> **YOUR TASK**
Print the lines in the listing below starting at the line with "passer un coup de fil." and ending at the line with "Schulterhöhe ca. 25cm", both included. Reproduce them exactly and omit every picture.
------ INFORMATION
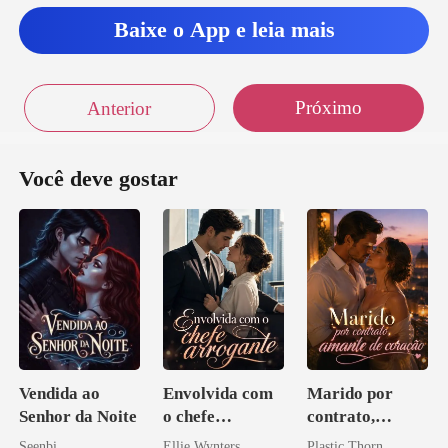
Baixe o App e leia mais
Próximo
Anterior
Você deve gostar
Vendida ao
Envolvida com
Marido por
Senhor da Noite
o chefe
contrato,
arrogante
amante de
Seenbi
Ellie Wynters
Plastic Thorn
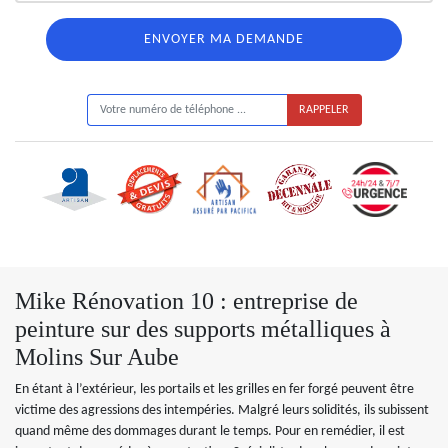
ON VOUS RAPPELLE GRATUITEMENT
Mike Rénovation 10 : entreprise de
peinture sur des supports métalliques à
Molins Sur Aube
En étant à l’extérieur, les portails et les grilles en fer forgé peuvent être
victime des agressions des intempéries. Malgré leurs solidités, ils subissent
quand même des dommages durant le temps. Pour en remédier, il est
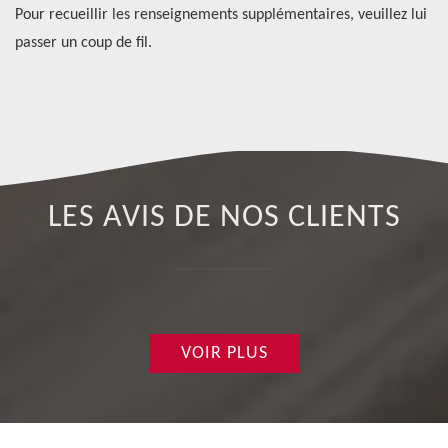
de
Pour recueillir les renseignements supplémentaires, veuillez lui
un
passer un coup de fil.
LES AVIS DE NOS CLIENTS
VOIR PLUS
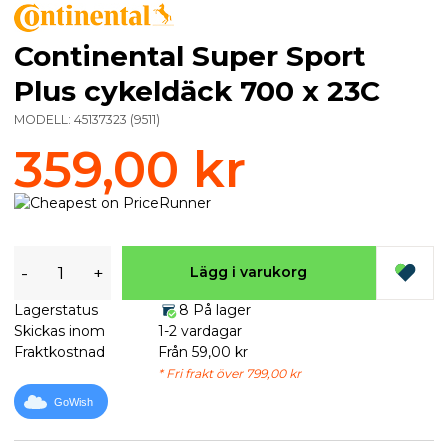
Continental Super Sport
Plus cykeldäck 700 x 23C
MODELL:
45137323
(
9511
)
359,00 kr
-
+
Lägg i varukorg
Lagerstatus
8 På lager
Skickas inom
1-2 vardagar
Fraktkostnad
Från 59,00 kr
* Fri frakt över 799,00 kr
GoWish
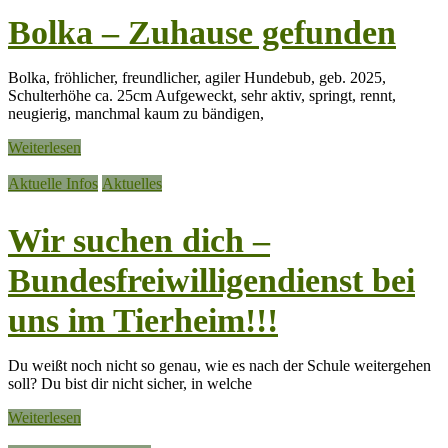
Bolka – Zuhause gefunden
Bolka, fröhlicher, freundlicher, agiler Hundebub, geb. 2025,
Schulterhöhe ca. 25cm Aufgeweckt, sehr aktiv, springt, rennt,
neugierig, manchmal kaum zu bändigen,
Weiterlesen
Aktuelle Infos
Aktuelles
Wir suchen dich –
Bundesfreiwilligendienst bei
uns im Tierheim!!!
Du weißt noch nicht so genau, wie es nach der Schule weitergehen
soll? Du bist dir nicht sicher, in welche
Weiterlesen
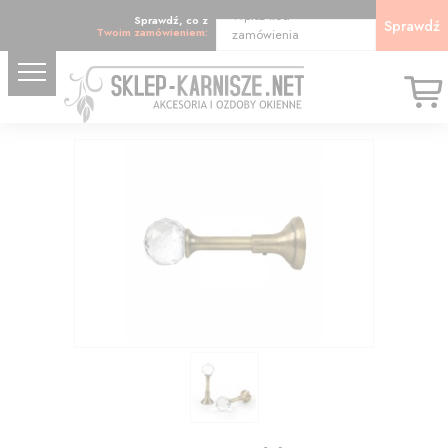
Wpisz kod
Sprawdź, co z
Sprawdź
Twoim zamówieniem:
zamówienia
36.91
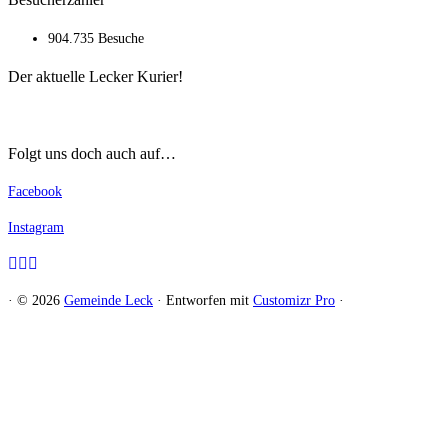
904.735 Besuche
Der aktuelle Lecker Kurier!
Folgt uns doch auch auf…
Facebook
Instagram
·
© 2026
Gemeinde Leck
·
Entworfen mit
Customizr Pro
·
------------
> **RESULT FOR THIS TASK**
passer un coup de fil.
LES AVIS DE NOS CLIENTS
VOIR PLUS
Continental Super Sport
Plus cykeldäck 700 x 23C
MODELL:
45137323
(
9511
)
359,00 kr
-
+
Lägg i varukorg
Lagerstatus
8 På lager
Skickas inom
1-2 vardagar
Fraktkostnad
Från 59,00 kr
* Fri frakt över 799,00 kr
GoWish
Bolka – Zuhause gefunden
Bolka, fröhlicher, freundlicher, agiler Hundebub, geb. 2025,
Schulterhöhe ca. 25cm Aufgeweckt, sehr aktiv, springt, rennt,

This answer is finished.